• USD strengthened across the board as Cyprus’ banks announce capital controls
  • EUR slipped to its lowest level in four months ahead of the reopening of Cyprus banks
  • Commodity currencies fell as assets and gold prices gained from safe-haven flows


USD – The US dollar is broadly stronger across the board as the deal to avert Cyprus’ collapse created public instability in the region after Cyprus’ financial institutions announced capital controls to prevent a bank-run. Domestically however, contracts to buy previously owned US homes fell by 0.4% to 104.8 in February. The index released by the National Association of Realtors suggested that shortage of properties was still a concern and contracts last month remained at the second highest level in nearly three years. Pending home sales were up 8.4% compared to February last year. In all, the greenback has largely benefited from a global risk aversion which has pushed the dollar index up 0.4% and gold prices up 0.2% from yesterday’s close.

EUR – The euro plunged to its lowest level against the dollar in over four months, weighed by weak Italian data and concerns that Cyprus' recent rescue deal has yet to win public approval. Cyprus is expected to stop people from taking their money out of the country but will not restrict dealings at home as it tries to avert a run on its banks after agreeing a tough rescue package with international lenders. Cypriots have taken to the streets of Nicosia in thousands to protest against a bailout deal that will push their country into an economic slump and cost many their jobs. Meanwhile, the region’s second largest lender, Cyprus Popular Bank CPBC.CY, is to be shut down, and accounts of under 100,000 euros will be moved to the Bank of Cyprus. Deposits at both banks over the 100,000-euro mark, will remain frozen as banks are due to reopen tomorrow after nearly two weeks. Also stacking up against the EUR, is the first fall in the Eurozone’s economic confidence, after four months of gains, in Italian manufacturing and retail sales in March and a confirmation that France's economy contracted at the end of last year.

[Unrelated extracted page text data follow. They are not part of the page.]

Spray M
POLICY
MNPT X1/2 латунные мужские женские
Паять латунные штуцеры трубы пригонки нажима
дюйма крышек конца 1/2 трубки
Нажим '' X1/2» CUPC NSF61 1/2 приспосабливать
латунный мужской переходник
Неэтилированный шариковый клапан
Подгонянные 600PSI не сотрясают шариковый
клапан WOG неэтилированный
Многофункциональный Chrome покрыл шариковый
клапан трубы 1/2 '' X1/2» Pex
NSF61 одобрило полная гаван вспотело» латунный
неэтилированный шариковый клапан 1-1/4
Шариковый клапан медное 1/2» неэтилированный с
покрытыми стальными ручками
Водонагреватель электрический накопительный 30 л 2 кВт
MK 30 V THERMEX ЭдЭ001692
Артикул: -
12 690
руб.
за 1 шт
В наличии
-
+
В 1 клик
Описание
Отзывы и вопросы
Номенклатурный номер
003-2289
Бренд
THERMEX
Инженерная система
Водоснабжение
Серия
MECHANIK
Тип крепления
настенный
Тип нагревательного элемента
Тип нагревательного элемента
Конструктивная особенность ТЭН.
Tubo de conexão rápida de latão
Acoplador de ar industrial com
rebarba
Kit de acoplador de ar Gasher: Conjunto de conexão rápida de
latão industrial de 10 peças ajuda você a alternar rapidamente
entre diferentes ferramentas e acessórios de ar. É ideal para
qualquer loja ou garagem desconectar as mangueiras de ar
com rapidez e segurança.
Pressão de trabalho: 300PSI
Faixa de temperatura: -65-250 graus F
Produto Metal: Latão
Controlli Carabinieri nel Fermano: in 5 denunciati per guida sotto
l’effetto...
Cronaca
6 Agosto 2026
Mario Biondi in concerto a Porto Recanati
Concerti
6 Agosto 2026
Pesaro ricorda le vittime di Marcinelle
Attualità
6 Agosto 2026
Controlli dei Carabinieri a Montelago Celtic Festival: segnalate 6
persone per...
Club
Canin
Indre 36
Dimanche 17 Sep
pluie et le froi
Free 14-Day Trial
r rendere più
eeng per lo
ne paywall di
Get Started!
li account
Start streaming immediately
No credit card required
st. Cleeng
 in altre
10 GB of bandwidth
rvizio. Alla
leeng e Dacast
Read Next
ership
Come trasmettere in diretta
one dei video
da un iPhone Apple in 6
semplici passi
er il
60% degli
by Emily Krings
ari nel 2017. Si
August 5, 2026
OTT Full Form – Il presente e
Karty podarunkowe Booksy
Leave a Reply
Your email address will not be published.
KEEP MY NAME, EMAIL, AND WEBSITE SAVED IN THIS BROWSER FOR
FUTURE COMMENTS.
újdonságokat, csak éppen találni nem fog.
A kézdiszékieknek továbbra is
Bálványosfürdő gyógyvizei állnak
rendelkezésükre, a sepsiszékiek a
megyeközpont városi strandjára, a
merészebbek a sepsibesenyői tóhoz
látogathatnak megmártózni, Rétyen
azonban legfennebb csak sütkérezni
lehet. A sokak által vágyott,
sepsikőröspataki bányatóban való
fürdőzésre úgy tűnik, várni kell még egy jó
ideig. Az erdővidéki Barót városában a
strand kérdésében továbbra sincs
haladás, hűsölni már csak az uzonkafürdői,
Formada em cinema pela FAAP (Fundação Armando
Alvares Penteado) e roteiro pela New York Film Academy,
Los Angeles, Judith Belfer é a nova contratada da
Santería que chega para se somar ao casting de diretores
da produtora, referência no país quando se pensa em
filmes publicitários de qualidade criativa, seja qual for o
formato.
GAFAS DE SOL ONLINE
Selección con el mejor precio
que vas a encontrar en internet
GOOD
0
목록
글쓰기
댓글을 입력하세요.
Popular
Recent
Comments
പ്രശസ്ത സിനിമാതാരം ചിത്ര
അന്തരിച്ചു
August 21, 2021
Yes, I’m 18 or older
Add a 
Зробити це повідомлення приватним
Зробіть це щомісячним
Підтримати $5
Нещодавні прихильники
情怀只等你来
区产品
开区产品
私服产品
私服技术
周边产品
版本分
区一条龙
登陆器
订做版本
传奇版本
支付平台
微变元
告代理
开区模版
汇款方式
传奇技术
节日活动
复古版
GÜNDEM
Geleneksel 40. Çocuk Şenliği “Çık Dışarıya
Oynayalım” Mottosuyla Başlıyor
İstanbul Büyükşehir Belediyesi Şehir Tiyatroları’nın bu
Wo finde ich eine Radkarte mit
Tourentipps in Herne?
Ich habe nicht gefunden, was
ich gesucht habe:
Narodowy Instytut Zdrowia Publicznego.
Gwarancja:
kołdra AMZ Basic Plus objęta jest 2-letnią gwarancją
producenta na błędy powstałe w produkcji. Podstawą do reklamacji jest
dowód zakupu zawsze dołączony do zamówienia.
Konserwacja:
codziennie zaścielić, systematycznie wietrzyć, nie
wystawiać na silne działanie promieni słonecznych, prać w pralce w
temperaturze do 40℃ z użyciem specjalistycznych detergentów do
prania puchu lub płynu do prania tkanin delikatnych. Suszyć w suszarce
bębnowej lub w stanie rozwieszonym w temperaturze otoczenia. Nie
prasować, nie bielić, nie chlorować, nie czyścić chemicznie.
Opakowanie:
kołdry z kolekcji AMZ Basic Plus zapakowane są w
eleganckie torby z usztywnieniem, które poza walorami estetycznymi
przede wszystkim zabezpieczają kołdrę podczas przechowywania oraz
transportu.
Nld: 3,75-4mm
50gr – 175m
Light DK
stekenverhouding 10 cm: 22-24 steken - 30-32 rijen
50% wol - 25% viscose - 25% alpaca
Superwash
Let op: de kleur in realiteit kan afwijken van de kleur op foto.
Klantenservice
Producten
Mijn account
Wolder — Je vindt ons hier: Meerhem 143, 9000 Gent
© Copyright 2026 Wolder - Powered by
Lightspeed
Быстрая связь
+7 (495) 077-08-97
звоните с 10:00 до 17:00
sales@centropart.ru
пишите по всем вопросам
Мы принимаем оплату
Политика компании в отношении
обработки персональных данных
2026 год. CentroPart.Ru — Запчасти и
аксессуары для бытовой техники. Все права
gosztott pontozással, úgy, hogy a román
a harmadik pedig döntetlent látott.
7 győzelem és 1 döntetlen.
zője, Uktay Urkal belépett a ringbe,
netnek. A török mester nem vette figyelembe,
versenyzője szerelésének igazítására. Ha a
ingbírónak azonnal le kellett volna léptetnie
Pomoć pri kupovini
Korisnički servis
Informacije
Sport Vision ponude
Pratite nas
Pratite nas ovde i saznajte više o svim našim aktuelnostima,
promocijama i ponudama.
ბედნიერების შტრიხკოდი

GBP – Sterling dipped against the dollar after data confirmed the British economy contracted in the final quarter of last year and that the current account conditions worsened. The British economy shrank by 0.3% on a quarterly basis while the annual figure was revised down. Data also showed that Britain's current account deficit narrowed less than expected, which pushed sterling lower. Britain's economy contracted at the end of 2012 in line with the previous estimate as industrial production posted its biggest quarterly fall since early 2009. The Office for National Statistics reported Britain's GDP dropped 0.3% on the quarter in the October-December period. The contraction in output was spurred by a 2.1% decline in industrial production, which was the biggest fall since the first quarter of 2009. With the release of UK’s current growth reports, many analysts are leaning towards the BoE to ramp up its stimulus program to support its faltering economy. The GBP/EUR has benefited from flows out of Europe, but weaker fundamentals and global growth uncertainty has weighed on the GBP/USD.

JPY –The Japanese yen held steady against the US dollar despite the expectations of stronger monetary stimulus under new central bank leadership following the BOJ's policy meeting next week. This has led to many investors believing that the BoJ’s threat to further weaken its currency has ran its course and that much of the USD/JPY gains have already been priced in. With the limited amount of new headlines from Japan, the yen looks to be stabilizing slightly firmer against the dollar.

Commodity Currencies – The Canadian dollar strengthened against the US dollar after Canadian data showed the country's annual inflation rose quicker than expected in February, increasing to 1.2% from 0.5% in January. The annual core inflation rate was 1.4%, up from the 1.0% jump the previous month. The Australian and New Zealand dollars are lower against the greenback as a wave of risk-off flows swept over the markets on further fallout from Cyprus. The AUD and NZD both fell by 0.4% from yesterday’s close against the USD.